§ **TASK**:
Word for word, transcribe the lines below and drop the pictures.

§ **DATASET EXCERPT**:
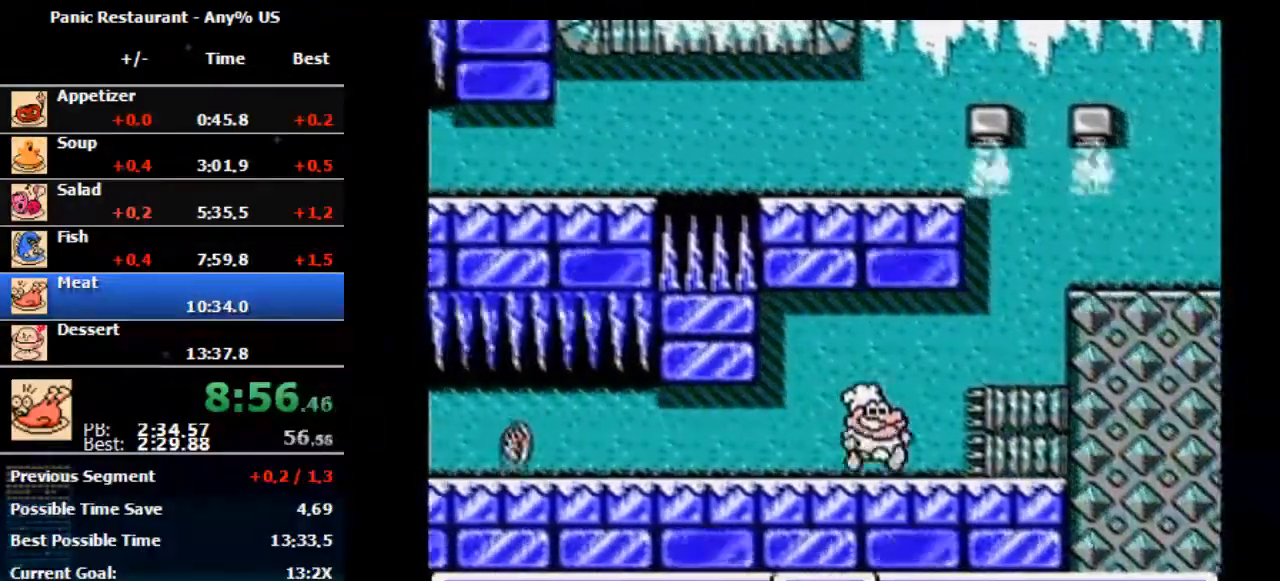
{"buttons": ["A", "DPAD_RIGHT"], "events": [[500, "A", "down"]]}
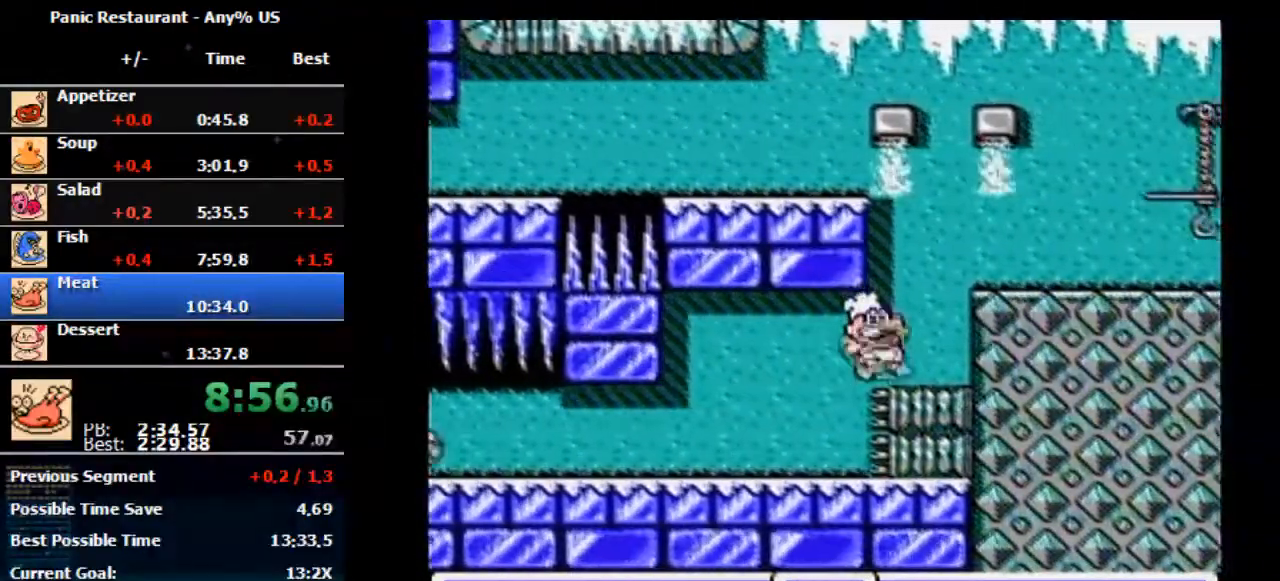
{"buttons": ["DPAD_RIGHT"], "events": [[167, "A", "up"]]}
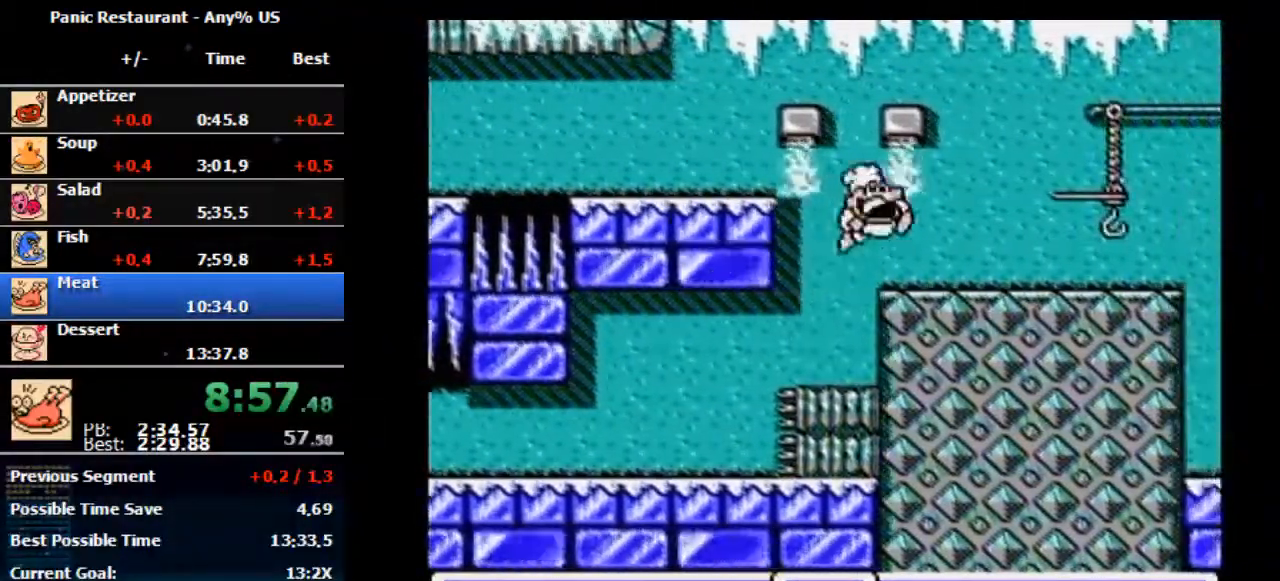
{"buttons": ["DPAD_RIGHT"], "events": [[33, "A", "down"], [267, "A", "up"]]}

§ **THE COMPLETED TASK**:
{"buttons": ["A", "DPAD_RIGHT"], "events": [[500, "A", "down"]]}
{"buttons": ["DPAD_RIGHT"], "events": [[167, "A", "up"]]}
{"buttons": ["DPAD_RIGHT"], "events": [[33, "A", "down"], [267, "A", "up"]]}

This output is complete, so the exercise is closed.